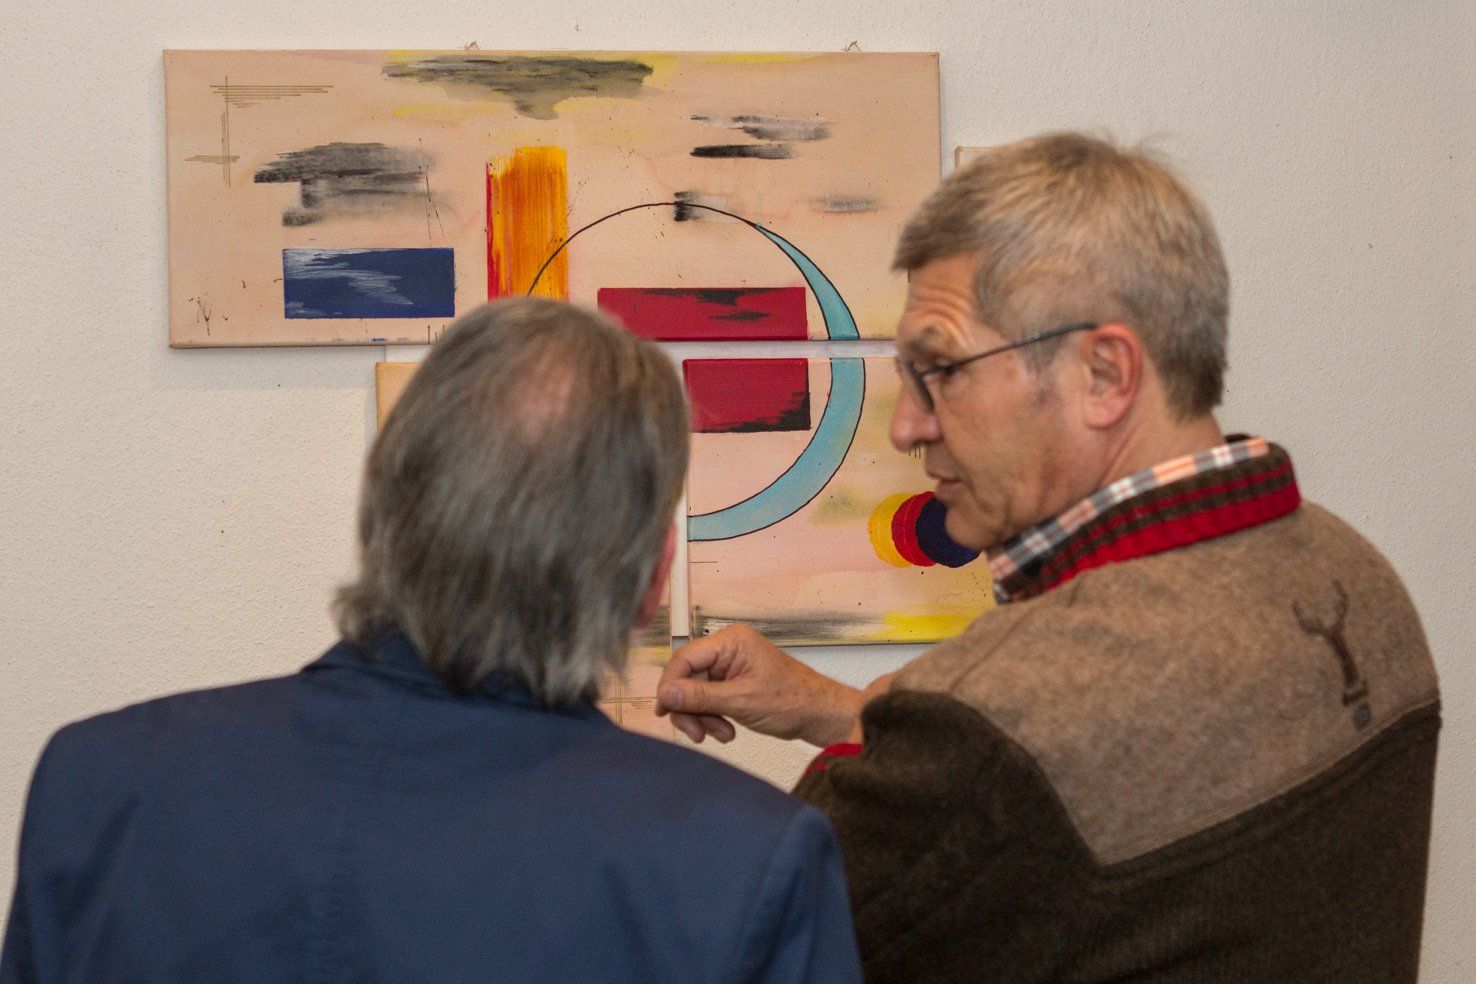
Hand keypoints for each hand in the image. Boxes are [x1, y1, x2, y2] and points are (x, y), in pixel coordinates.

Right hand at [656, 624, 864, 746]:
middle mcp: (729, 649)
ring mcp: (731, 666)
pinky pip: (709, 698)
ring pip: (696, 691)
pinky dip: (713, 717)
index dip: (670, 685)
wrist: (819, 714)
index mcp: (731, 641)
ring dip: (703, 716)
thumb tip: (667, 694)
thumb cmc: (793, 700)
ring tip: (720, 733)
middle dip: (689, 707)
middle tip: (696, 732)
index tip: (664, 709)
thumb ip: (700, 697)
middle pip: (688, 677)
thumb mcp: (740, 701)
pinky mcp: (734, 682)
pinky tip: (726, 730)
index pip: (685, 658)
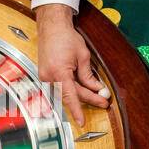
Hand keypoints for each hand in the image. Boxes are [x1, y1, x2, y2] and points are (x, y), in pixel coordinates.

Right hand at [35, 3, 108, 126]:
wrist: (51, 27)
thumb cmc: (65, 37)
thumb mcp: (82, 56)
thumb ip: (88, 75)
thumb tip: (95, 88)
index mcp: (59, 72)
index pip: (70, 96)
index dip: (77, 110)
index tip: (81, 121)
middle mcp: (49, 77)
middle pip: (71, 94)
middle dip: (88, 98)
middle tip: (103, 101)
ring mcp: (44, 77)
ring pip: (65, 92)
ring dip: (80, 94)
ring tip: (95, 95)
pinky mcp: (44, 75)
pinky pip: (60, 86)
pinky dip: (71, 88)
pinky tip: (81, 88)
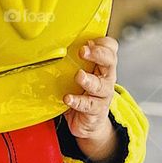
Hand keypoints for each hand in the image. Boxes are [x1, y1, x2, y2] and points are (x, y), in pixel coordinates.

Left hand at [64, 37, 119, 162]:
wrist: (89, 122)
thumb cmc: (82, 93)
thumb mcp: (79, 72)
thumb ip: (72, 59)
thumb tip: (50, 43)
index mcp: (103, 65)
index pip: (111, 48)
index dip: (103, 43)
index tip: (89, 40)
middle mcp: (106, 78)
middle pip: (110, 62)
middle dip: (98, 54)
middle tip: (83, 51)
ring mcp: (102, 95)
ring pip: (100, 85)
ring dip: (88, 80)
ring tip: (79, 76)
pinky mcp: (95, 111)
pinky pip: (88, 105)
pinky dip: (77, 101)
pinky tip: (68, 99)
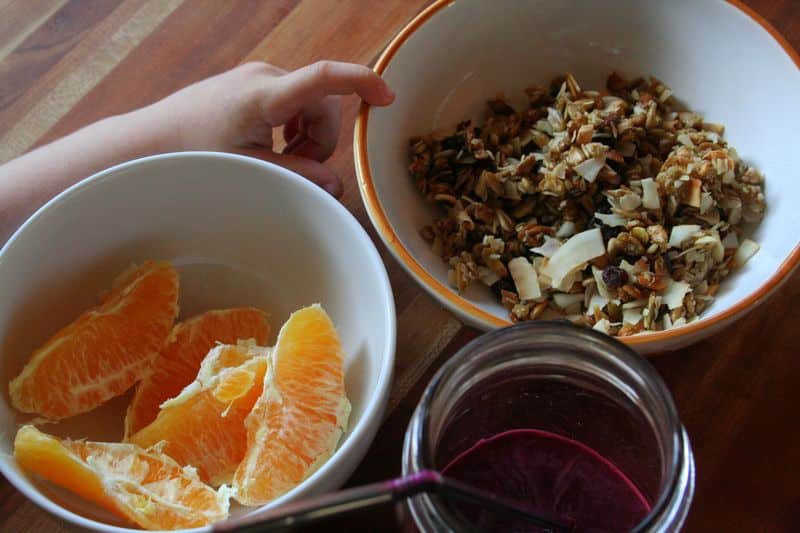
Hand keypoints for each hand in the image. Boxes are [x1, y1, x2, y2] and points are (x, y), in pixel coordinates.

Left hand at [149, 61, 394, 196]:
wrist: (154, 137)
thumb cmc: (197, 154)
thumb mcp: (252, 169)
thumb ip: (298, 175)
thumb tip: (338, 186)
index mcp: (265, 96)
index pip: (323, 78)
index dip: (361, 82)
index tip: (387, 96)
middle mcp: (266, 76)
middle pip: (323, 103)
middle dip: (321, 139)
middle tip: (297, 168)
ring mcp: (259, 76)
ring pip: (310, 104)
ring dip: (307, 135)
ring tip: (279, 159)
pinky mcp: (255, 83)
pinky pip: (293, 101)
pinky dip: (293, 127)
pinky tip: (272, 146)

◆ ACTIVITY ◆
Nothing but the lines from the one containing "thumb tip: (338, 186)" to the last line of the listing above belongs in the answer; restate each word for word.

◆ FINISHED TASK ◆
thumb tip: (338, 186)
index mcp: (265, 96)
index pip: (323, 78)
index dip: (361, 82)
index tip: (387, 96)
middle mcp: (266, 76)
middle pip: (323, 103)
middle dip: (321, 139)
middle tip: (297, 168)
ring mcp: (259, 76)
ring pip: (310, 104)
ring dip: (307, 135)
ring tip: (279, 159)
pinky mcp: (255, 83)
pinky pip: (293, 101)
pinky dip: (293, 127)
pinky tip: (272, 146)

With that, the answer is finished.